On Sunday 15 and Tuesday 17 May 2022, at 8 p.m., the Teatro alla Scala welcomes the students of the Ballet School and Orchestra of its Academy, under the direction of Pietro Mianiti, for a performance that puts them through their paces in the performance of choreographies from the great neoclassical repertoire and in new creations.
The performance is dedicated to the memory of Loreta Alexandrescu, a teacher at the Dance School, who died prematurely last February, to whom the Academy has decided to name the Dance Department scholarships, to which anyone can contribute, even with a small gesture, thanks to the new online section of the site dedicated to donations, as part of the first digital fundraising campaign ‘Aiutiamoli a sognare’.

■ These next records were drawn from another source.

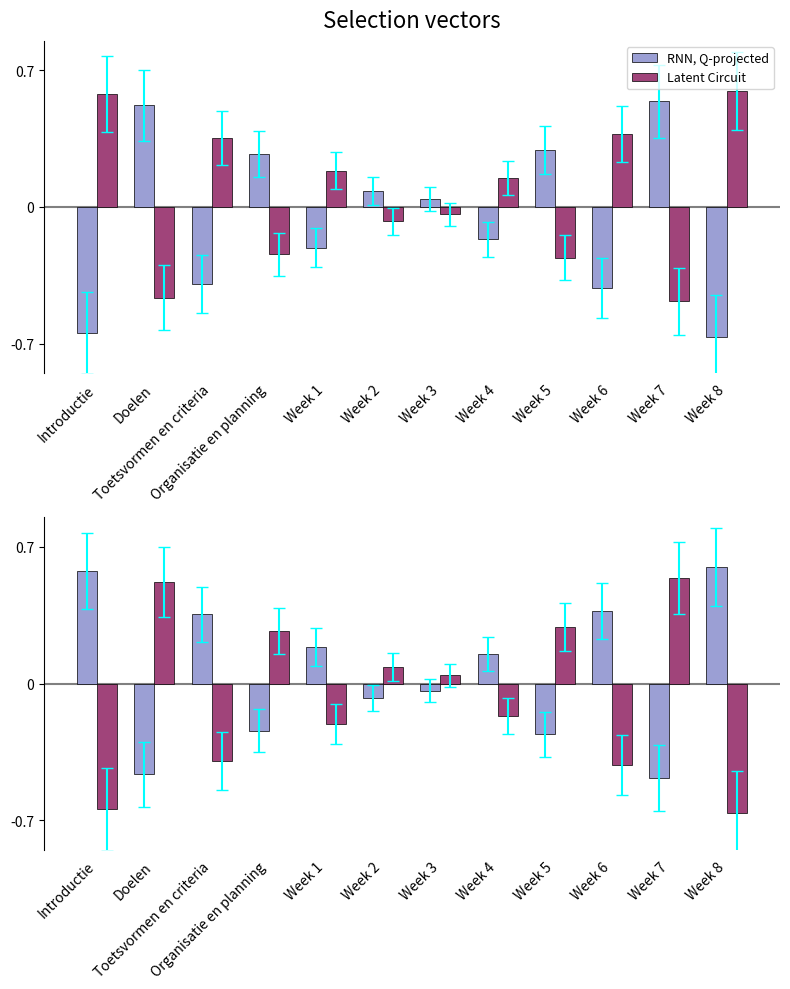

What is the value of the Latent Circuit bar at the 2nd from the left?

0.5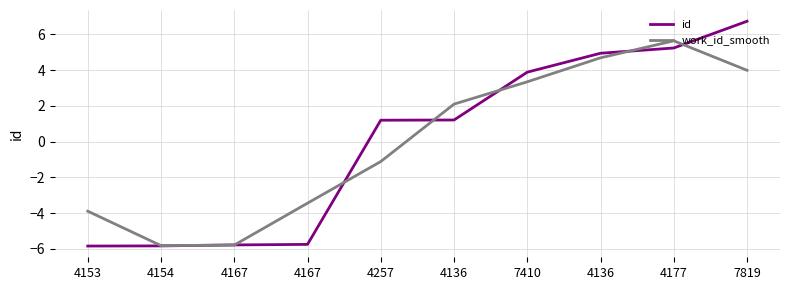

What are all the series names shown in the legend?

id, work_id_smooth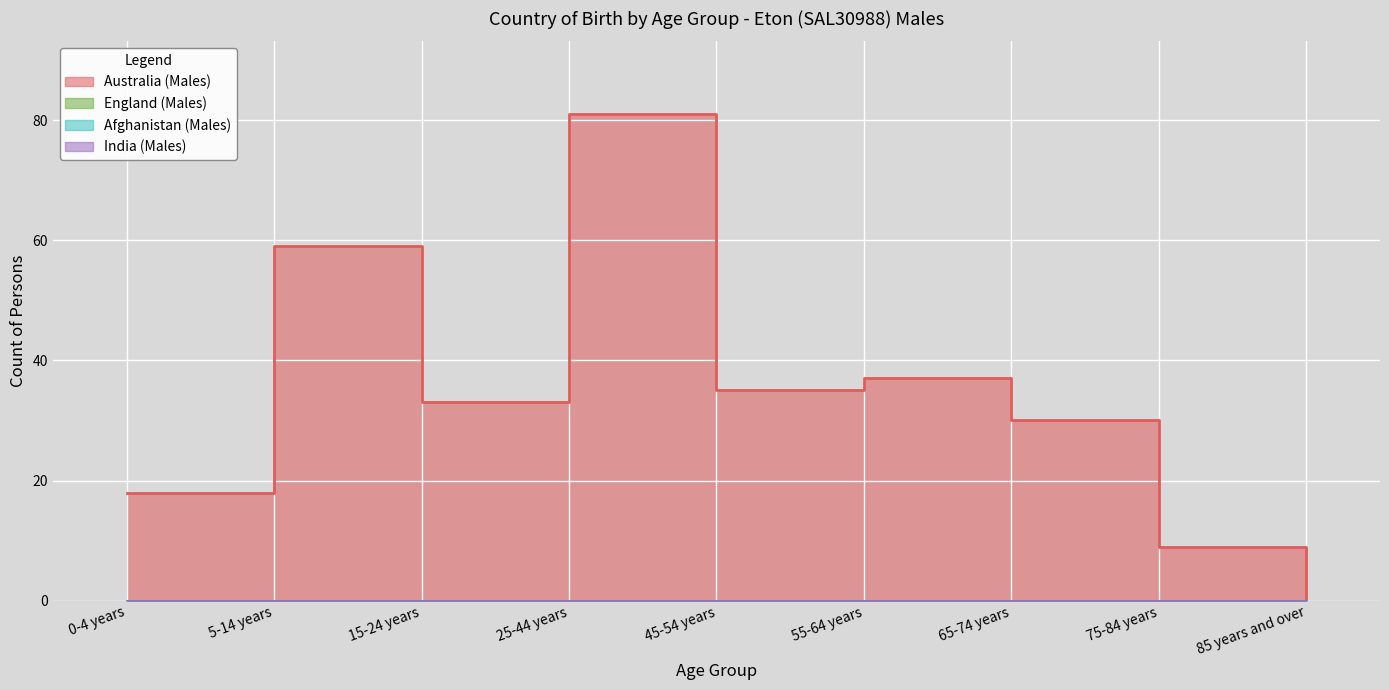

How many lines are shown in the chart?

4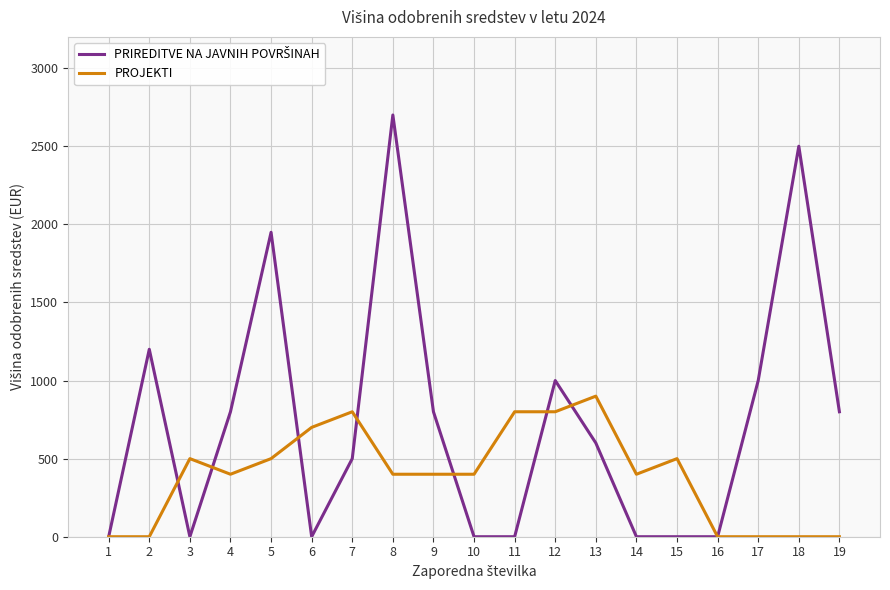

At which category is the sum across all series the highest?

8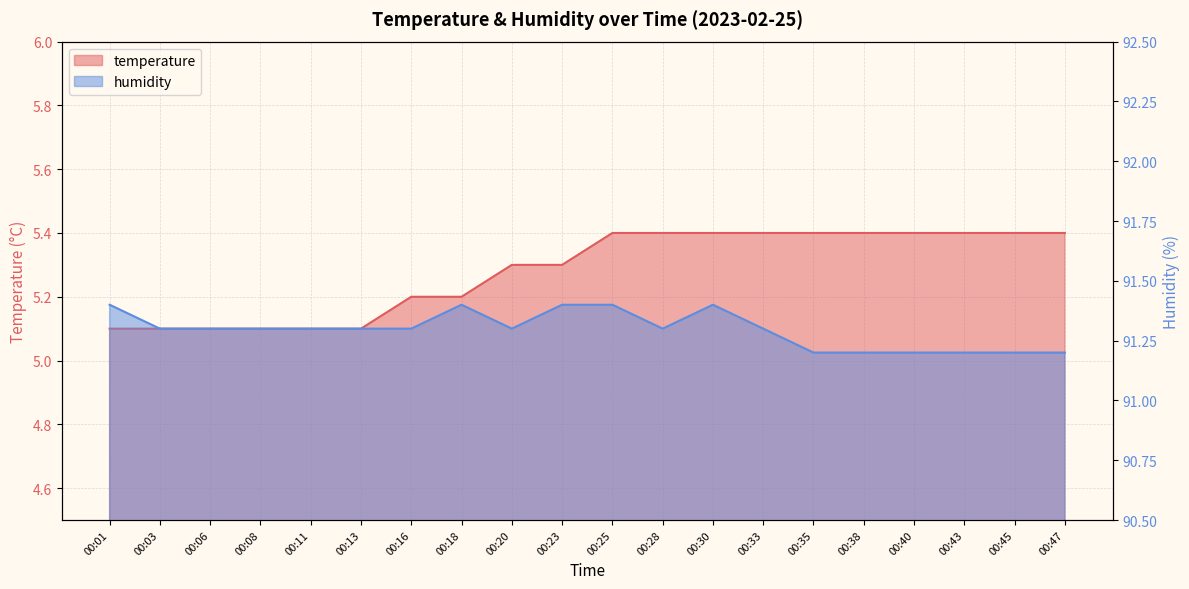

Reading right to left, list all the values displayed in this chart.

temperature: 00:47=5.4	00:45=5.4	00:43=5.4	00:40=5.4	00:38=5.4	00:35=5.4	00:33=5.4	00:30=5.4	00:28=5.4	00:25=5.4	00:23=5.3	00:20=5.3	00:18=5.2	00:16=5.2	00:13=5.1	00:11=5.1	00:08=5.1	00:06=5.1	00:03=5.1	00:01=5.1
humidity: 00:47=91.2	00:45=91.2	00:43=91.2	00:40=91.2	00:38=91.2	00:35=91.2	00:33=91.3	00:30=91.4	00:28=91.3	00:25=91.4	00:23=91.4	00:20=91.3	00:18=91.4	00:16=91.3	00:13=91.3	00:11=91.3	00:08=91.3	00:06=91.3	00:03=91.3	00:01=91.4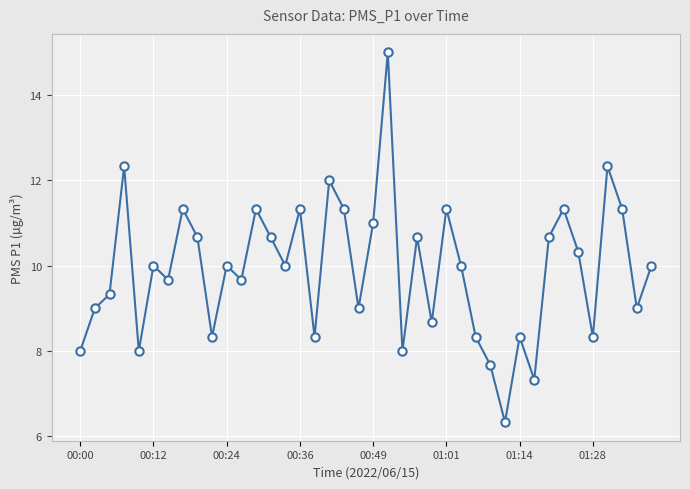

What is the difference between the maximum and minimum values?

8.7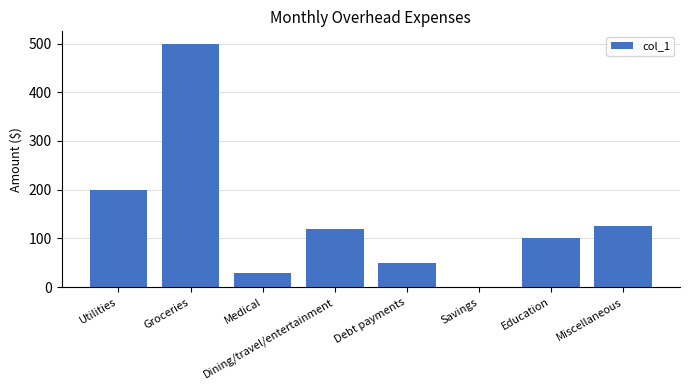

Which label corresponds to the largest value in the chart?

Groceries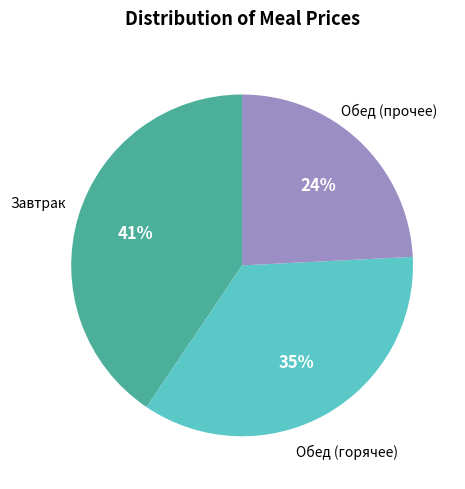

Is there a majority slice in this chart?

No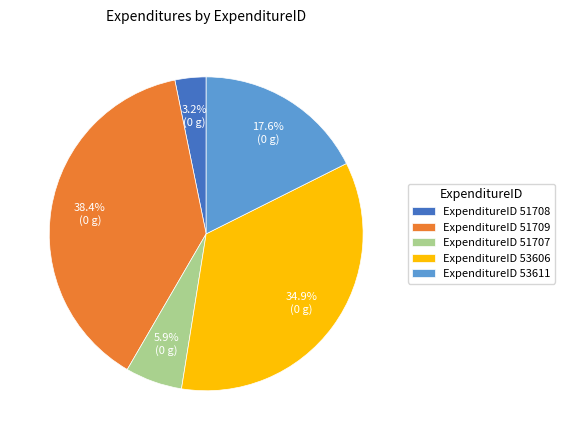

Rank the categories by value from lowest to highest.

ExpenditureID 51708, ExpenditureID 51707, ExpenditureID 53611, ExpenditureID 53606, ExpenditureID 51709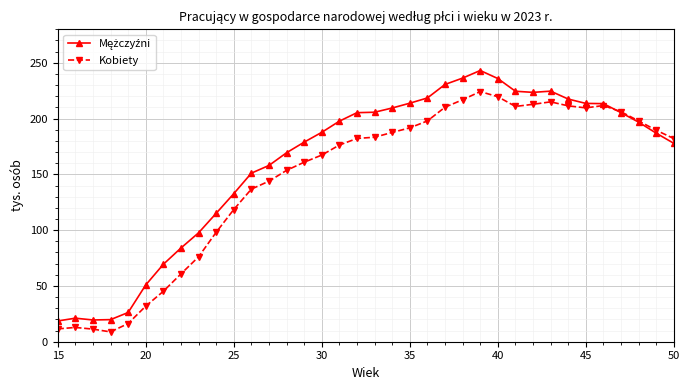

What is the greatest value displayed?

243.1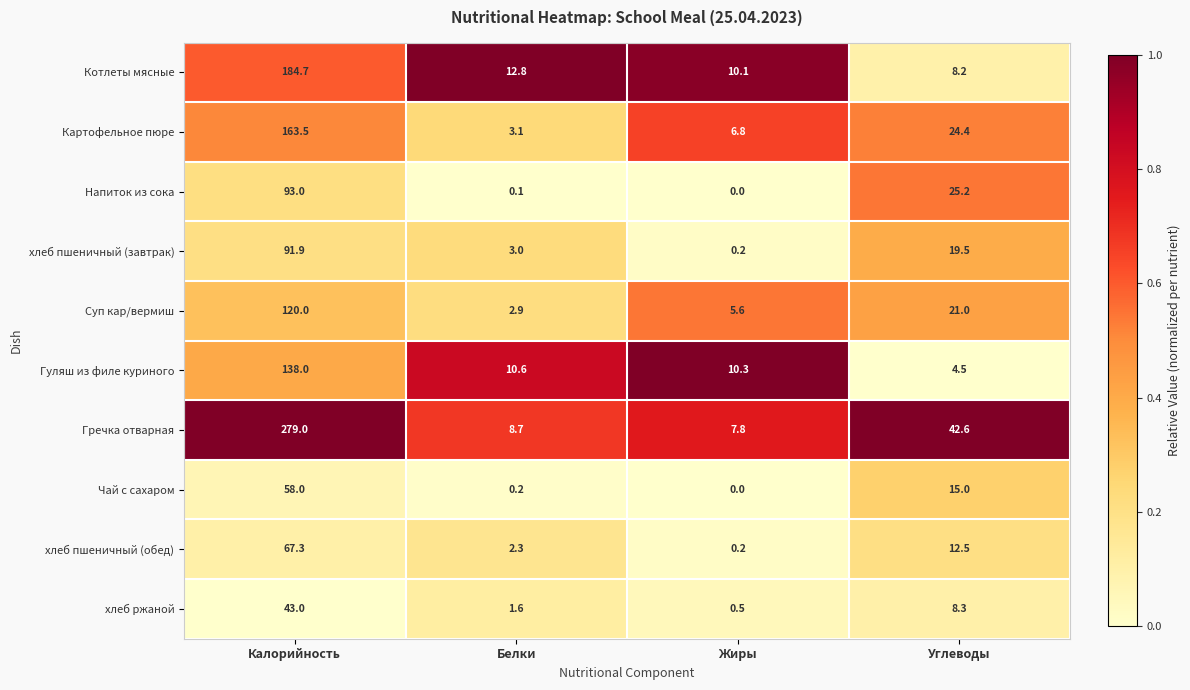

What is the spread (max minus min) of values at Калорийность?

236.0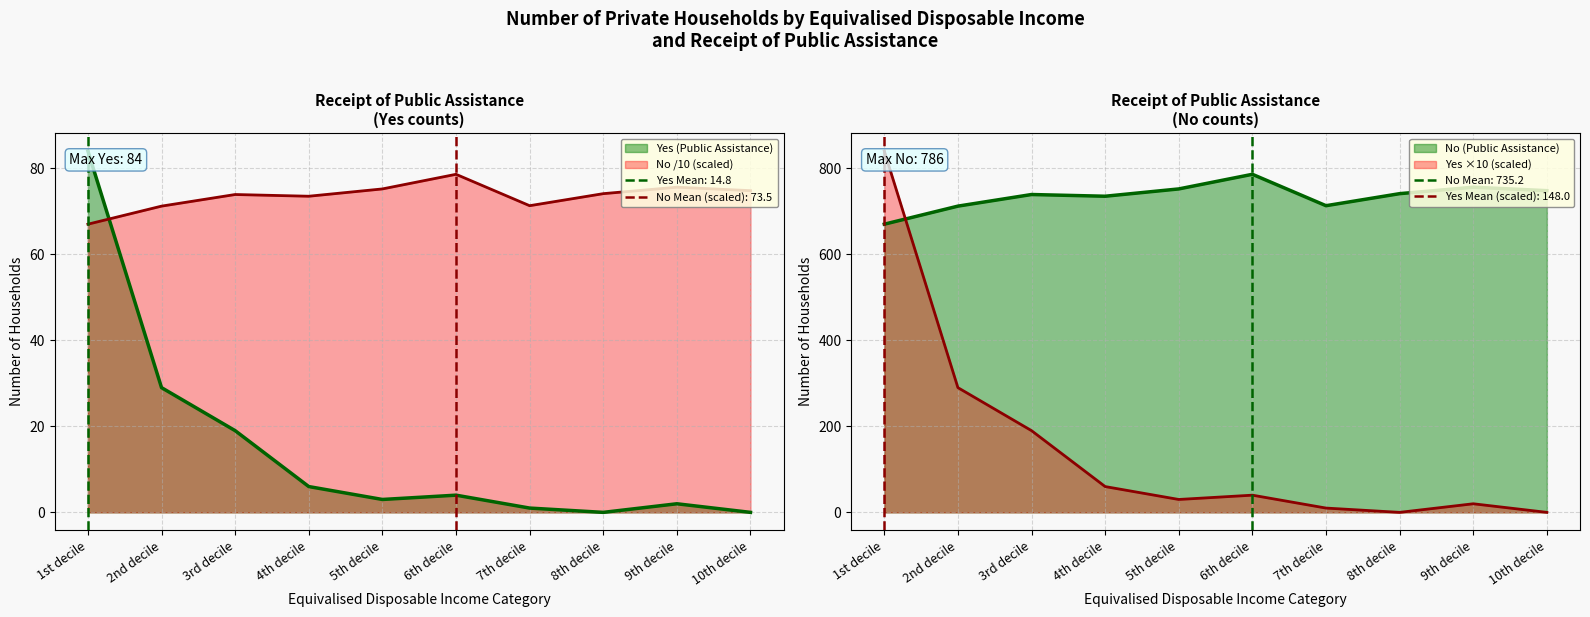

Reading right to left, transcribe all the data shown in this chart.

Yes (Public Assistance): 10th decile=0.0	9th decile=2.0	8th decile=0.0	7th decile=1.0	6th decile=4.0	5th decile=3.0	4th decile=6.0	3rd decile=19.0	2nd decile=29.0	1st decile=84.0
No (Public Assistance): 10th decile=74.8	9th decile=75.6	8th decile=74.1	7th decile=71.3	6th decile=78.6	5th decile=75.2	4th decile=73.5	3rd decile=73.9	2nd decile=71.2	1st decile=67.0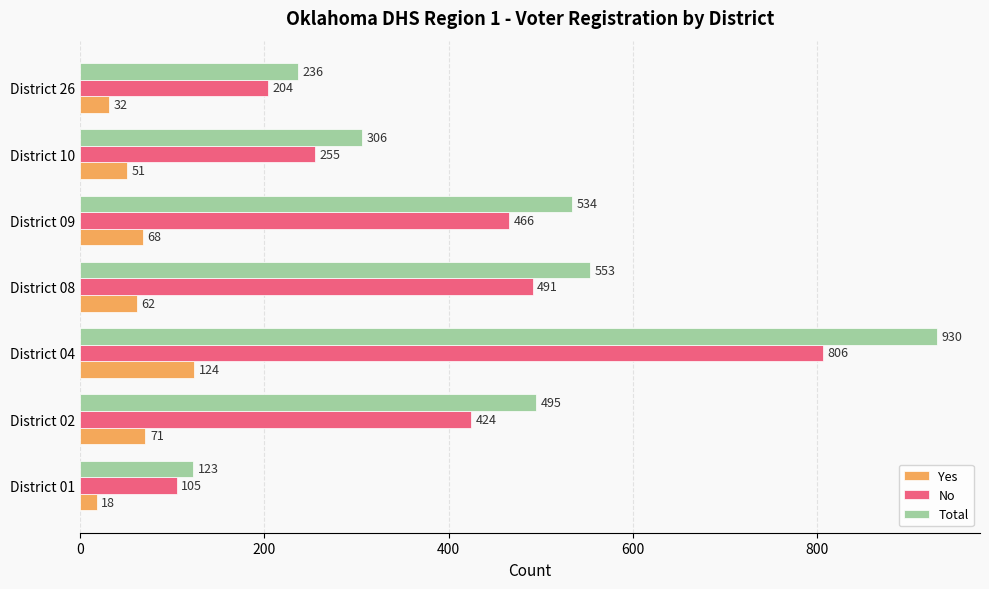

Which category has the highest value in the Total series?

District 04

Born in Romania, Loreta Alexandrescu soon embarked on a brilliant career as a professional dancer in her country. Having arrived in Italy at the end of the 1970s, she had immediately combined her artistic activity with teaching, for which she showed rare talents. She arrived at the Scala Ballet School in 1988 and trained generations of dancers who today, on the strength of her teaching, have become great performers on the world's most important stages.
The performance opens with the Presentation conceived by Frédéric Olivieri to the notes of Johann Sebastian Bach's Concerto for two violins and orchestra in D minor. Solo violins, Ana Paloma Catherine Martin and Da Won Ghang, pupils of the same orchestra, who on several occasions have distinguished themselves as brilliant backing musicians.
The presentation allows us to demonstrate the different technical and interpretative levels reached by the students depending on the course they have attended among the eight in which they are trained.
For some of the youngest dancers, this is their absolute debut on stage. In particular, for the six Ukrainian girls - Polina, Aleksa, Daria, Olha, Mariia, Sofiia - whom the Academy has taken in since the outbreak of war, not only offering them the opportunity to attend the Ballet School free of charge, but also providing concrete support for their families: thanks to the contribution of the Community of Sant'Egidio and the Spazio Aperto Community Association, and thanks to a fund-raising campaign to which patrons and the Academy's own employees contributed, accommodation was found for them, they were placed in state schools and Italian language lessons were arranged for their families.
The show continues with two pieces entrusted to two Italian choreographers.
The first bears the signature of Matteo Levaggi, a dancer and choreographer of great experience, who has made the contamination of multiple artistic languages one of his stylistic features. It is one of his best-known creations, Largo, first staged in 2007 for the Ballet du Grand Théâtre de Genève at the Théâtre des Champs-Elysées in Paris to music by Šostakóvič, for two performers of the calibre of Céline Cassone and Bruno Roy. Levaggi had conceived the piece by including a strong contemporary component, even though he had designed it for dancers with a strong classical background.
Today Levaggi has added a male figure, choosing another musical composition, Johann Sebastian Bach's Suite No. 1 in G major for solo cello, which will be performed on stage by Sofia Bellettini, a former student of the Course for Orchestra Professors.
The second creation is by Valentino Zucchetti, specially designed for the Ballet School. Canone Allegro engages on the first movement of Felix Mendelssohn-Bartholdy's Concerto for Violin and Orchestra, Op. 64, fourteen dancers, eleven boys and three girls aged between 16 and 18, from 6th to 8th grade, in a succession of steps requiring great technical and expressive skills.
The now recognised talent of Giovanni Andrea Zanon, with whom the Academy has already collaborated in the past, is entrusted with the solo role in Mendelssohn's Concerto.
It closes with Serenade, one of George Balanchine's best-known ballets, to music by Pyotr Ilyich Tchaikovsky, revived by Patricia Neary, who, after a brilliant career as a soloist with the New York City Ballet under Balanchine himself, took up his legacy, reviving his productions worldwide.
Serenade, which constitutes one of the highest examples of his style, sees 28 dancers in sky-blue costumes dancing in front of a backdrop of the same hue. As he himself wrote in Complete Stories of the Great Ballets: "For Serenade many people think there is a story hidden in the ballet. There isn't. It is simply dancers moving to a beautiful piece of music. The only story is the story of the music, a serenade, a dance, if you like, in the moonlight".